### [Problem description]
Below are records to be output exactly, every one of them.

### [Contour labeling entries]
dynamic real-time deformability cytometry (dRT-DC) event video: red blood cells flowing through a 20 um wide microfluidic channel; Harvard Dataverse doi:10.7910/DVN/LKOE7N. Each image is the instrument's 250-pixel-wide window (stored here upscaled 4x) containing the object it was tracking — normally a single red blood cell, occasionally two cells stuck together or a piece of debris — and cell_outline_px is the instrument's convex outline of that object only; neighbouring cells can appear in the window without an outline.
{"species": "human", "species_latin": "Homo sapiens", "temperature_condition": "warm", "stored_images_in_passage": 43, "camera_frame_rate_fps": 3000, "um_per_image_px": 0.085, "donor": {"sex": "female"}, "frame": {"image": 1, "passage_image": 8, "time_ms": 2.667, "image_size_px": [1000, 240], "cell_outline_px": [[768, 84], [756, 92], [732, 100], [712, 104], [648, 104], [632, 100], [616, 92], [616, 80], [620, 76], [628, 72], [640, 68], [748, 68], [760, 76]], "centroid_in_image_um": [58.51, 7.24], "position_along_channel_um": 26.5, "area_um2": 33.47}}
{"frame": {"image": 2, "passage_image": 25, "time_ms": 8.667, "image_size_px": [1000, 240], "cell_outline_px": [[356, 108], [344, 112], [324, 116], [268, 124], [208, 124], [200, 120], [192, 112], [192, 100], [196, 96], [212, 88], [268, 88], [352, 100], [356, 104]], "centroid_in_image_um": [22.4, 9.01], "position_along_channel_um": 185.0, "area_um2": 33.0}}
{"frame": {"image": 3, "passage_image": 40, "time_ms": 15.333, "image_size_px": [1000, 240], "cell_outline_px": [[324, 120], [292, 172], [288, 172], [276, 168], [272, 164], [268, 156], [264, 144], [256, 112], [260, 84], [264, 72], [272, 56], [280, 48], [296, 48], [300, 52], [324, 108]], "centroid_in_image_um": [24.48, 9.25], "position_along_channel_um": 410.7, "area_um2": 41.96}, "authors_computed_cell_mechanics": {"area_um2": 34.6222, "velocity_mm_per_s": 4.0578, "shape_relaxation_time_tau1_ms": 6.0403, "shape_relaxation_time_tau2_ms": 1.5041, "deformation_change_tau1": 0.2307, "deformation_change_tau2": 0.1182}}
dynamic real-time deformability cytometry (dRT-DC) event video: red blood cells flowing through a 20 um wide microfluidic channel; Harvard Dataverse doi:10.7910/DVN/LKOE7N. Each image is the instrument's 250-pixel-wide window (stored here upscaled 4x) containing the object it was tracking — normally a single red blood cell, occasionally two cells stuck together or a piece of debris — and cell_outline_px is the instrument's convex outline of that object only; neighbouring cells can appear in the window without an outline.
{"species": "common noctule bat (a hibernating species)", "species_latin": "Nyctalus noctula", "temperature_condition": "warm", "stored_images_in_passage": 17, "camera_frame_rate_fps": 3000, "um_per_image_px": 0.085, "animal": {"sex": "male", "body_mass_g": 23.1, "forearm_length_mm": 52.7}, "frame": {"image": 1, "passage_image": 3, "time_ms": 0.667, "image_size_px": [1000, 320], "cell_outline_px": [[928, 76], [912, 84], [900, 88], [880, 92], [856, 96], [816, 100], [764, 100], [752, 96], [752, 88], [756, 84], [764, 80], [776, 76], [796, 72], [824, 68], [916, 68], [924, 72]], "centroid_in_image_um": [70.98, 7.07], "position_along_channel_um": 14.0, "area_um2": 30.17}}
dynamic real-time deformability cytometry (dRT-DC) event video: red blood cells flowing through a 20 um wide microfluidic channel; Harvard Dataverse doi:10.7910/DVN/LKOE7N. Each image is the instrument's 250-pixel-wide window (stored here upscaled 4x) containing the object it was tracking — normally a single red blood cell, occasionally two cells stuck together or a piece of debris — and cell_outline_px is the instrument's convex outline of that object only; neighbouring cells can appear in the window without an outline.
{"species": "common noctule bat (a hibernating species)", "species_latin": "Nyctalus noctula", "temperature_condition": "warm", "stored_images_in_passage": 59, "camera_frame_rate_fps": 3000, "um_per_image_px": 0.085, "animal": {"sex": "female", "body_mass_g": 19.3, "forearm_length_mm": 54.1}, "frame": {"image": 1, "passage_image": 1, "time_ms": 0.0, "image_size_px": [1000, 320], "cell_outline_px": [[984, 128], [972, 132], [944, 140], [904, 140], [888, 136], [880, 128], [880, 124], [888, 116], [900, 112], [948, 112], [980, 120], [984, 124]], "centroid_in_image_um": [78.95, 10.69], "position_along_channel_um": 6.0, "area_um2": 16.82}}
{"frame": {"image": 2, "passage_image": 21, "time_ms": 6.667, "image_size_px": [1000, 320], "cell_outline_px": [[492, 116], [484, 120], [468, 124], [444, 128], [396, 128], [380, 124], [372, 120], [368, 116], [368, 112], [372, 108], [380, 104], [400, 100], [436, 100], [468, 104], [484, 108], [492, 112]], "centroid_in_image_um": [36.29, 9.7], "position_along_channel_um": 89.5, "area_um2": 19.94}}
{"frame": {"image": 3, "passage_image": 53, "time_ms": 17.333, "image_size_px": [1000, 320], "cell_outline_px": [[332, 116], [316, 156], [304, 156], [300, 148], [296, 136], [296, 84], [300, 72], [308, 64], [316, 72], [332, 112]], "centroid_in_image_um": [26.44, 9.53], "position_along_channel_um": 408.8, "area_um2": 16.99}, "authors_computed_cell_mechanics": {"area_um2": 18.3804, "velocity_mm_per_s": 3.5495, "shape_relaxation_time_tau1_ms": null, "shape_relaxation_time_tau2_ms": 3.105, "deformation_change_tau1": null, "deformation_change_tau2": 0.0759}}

### [Response]
dynamic real-time deformability cytometry (dRT-DC) event video: red blood cells flowing through a 20 um wide microfluidic channel; Harvard Dataverse doi:10.7910/DVN/LKOE7N. Each image is the instrument's 250-pixel-wide window (stored here upscaled 4x) containing the object it was tracking — normally a single red blood cell, occasionally two cells stuck together or a piece of debris — and cell_outline_px is the instrument's convex outline of that object only; neighbouring cells can appear in the window without an outline.
{"species": "human", "species_latin": "Homo sapiens", "temperature_condition": "warm", "stored_images_in_passage": 43, "camera_frame_rate_fps": 3000, "um_per_image_px": 0.085, "donor": {"sex": "female"}, "frame": {"image": 1, "passage_image": 8, "time_ms": 2.667, "image_size_px": [1000, 240], "cell_outline_px": [[768, 84], [756, 92], [732, 100], [712, 104], [648, 104], [632, 100], [616, 92], [616, 80], [620, 76], [628, 72], [640, 68], [748, 68], [760, 76]], "centroid_in_image_um": [58.51, 7.24], "position_along_channel_um": 26.5, "area_um2": 33.47}}
{"frame": {"image": 2, "passage_image": 25, "time_ms": 8.667, "image_size_px": [1000, 240], "cell_outline_px": [[356, 108], [344, 112], [324, 116], [268, 124], [208, 124], [200, 120], [192, 112], [192, 100], [196, 96], [212, 88], [268, 88], [352, 100], [356, 104]], "centroid_in_image_um": [22.4, 9.01], "position_along_channel_um": 185.0, "area_um2": 33.0}}
{"frame": {"image": 3, "passage_image": 40, "time_ms": 15.333, "image_size_px": [1000, 240], "cell_outline_px": [[324, 120], [292, 172], [288, 172], [276, 168], [272, 164], [268, 156], [264, 144], [256, 112], [260, 84], [264, 72], [272, 56], [280, 48], [296, 48], [300, 52], [324, 108]], "centroid_in_image_um": [24.48, 9.25], "position_along_channel_um": 410.7, "area_um2": 41.96}, "authors_computed_cell_mechanics": {"area_um2": 34.6222, "velocity_mm_per_s": 4.0578, "shape_relaxation_time_tau1_ms": 6.0403, "shape_relaxation_time_tau2_ms": 1.5041, "deformation_change_tau1": 0.2307, "deformation_change_tau2": 0.1182}}
dynamic real-time deformability cytometry (dRT-DC) event video: red blood cells flowing through a 20 um wide microfluidic channel; Harvard Dataverse doi:10.7910/DVN/LKOE7N. Each image is the instrument's 250-pixel-wide window (stored here upscaled 4x) containing the object it was tracking — normally a single red blood cell, occasionally two cells stuck together or a piece of debris — and cell_outline_px is the instrument's convex outline of that object only; neighbouring cells can appear in the window without an outline.
{"species": "common noctule bat (a hibernating species)", "species_latin": "Nyctalus noctula", "temperature_condition": "warm", "stored_images_in_passage": 17, "camera_frame_rate_fps": 3000, "um_per_image_px": 0.085, "animal": {"sex": "male", "body_mass_g": 23.1, "forearm_length_mm": 52.7}, "frame": {"image": 1, "passage_image": 3, "time_ms": 0.667, "image_size_px": [1000, 320], "cell_outline_px": [[928, 76], [912, 84], [900, 88], [880, 92], [856, 96], [816, 100], [764, 100], [752, 96], [752, 88], [756, 84], [764, 80], [776, 76], [796, 72], [824, 68], [916, 68], [924, 72]], "centroid_in_image_um": [70.98, 7.07], "position_along_channel_um": 14.0, "area_um2": 30.17}}
dynamic real-time deformability cytometry (dRT-DC) event video: red blood cells flowing through a 20 um wide microfluidic channel; Harvard Dataverse doi:10.7910/DVN/LKOE7N. Each image is the instrument's 250-pixel-wide window (stored here upscaled 4x) containing the object it was tracking — normally a single red blood cell, occasionally two cells stuck together or a piece of debris — and cell_outline_px is the instrument's convex outline of that object only; neighbouring cells can appear in the window without an outline.
{"species": "common noctule bat (a hibernating species)", "species_latin": "Nyctalus noctula", "temperature_condition": "warm", "stored_images_in_passage": 59, "camera_frame_rate_fps": 3000, "um_per_image_px": 0.085, "animal": {"sex": "female", "body_mass_g": 19.3, "forearm_length_mm": 54.1}, "frame": {"image": 1, "passage_image": 1, "time_ms": 0.0, "image_size_px": [1000, 320], "cell_outline_px": [[984, 128], [972, 132], [944, 140], [904, 140], [888, 136], [880, 128], [880, 124], [888, 116], [900, 112], [948, 112], [980, 120], [984, 124]], "centroid_in_image_um": [78.95, 10.69], "position_along_channel_um": 6.0, "area_um2": 16.82}}
{"frame": {"image": 2, "passage_image": 21, "time_ms": 6.667, "image_size_px": [1000, 320], "cell_outline_px": [[492, 116], [484, 120], [468, 124], [444, 128], [396, 128], [380, 124], [372, 120], [368, 116], [368, 112], [372, 108], [380, 104], [400, 100], [436, 100], [468, 104], [484, 108], [492, 112]], "centroid_in_image_um": [36.29, 9.7], "position_along_channel_um": 89.5, "area_um2": 19.94}}
{"frame": {"image": 3, "passage_image": 53, "time_ms": 17.333, "image_size_px": [1000, 320], "cell_outline_px": [[332, 116], [316, 156], [304, 156], [300, 148], [296, 136], [296, 84], [300, 72], [308, 64], [316, 72], [332, 112]], "centroid_in_image_um": [26.44, 9.53], "position_along_channel_um": 408.8, "area_um2": 16.99}, "authors_computed_cell_mechanics": {"area_um2": 18.3804, "velocity_mm_per_s": 3.5495, "shape_relaxation_time_tau1_ms": null, "shape_relaxation_time_tau2_ms": 3.105, "deformation_change_tau1": null, "deformation_change_tau2": 0.0759}}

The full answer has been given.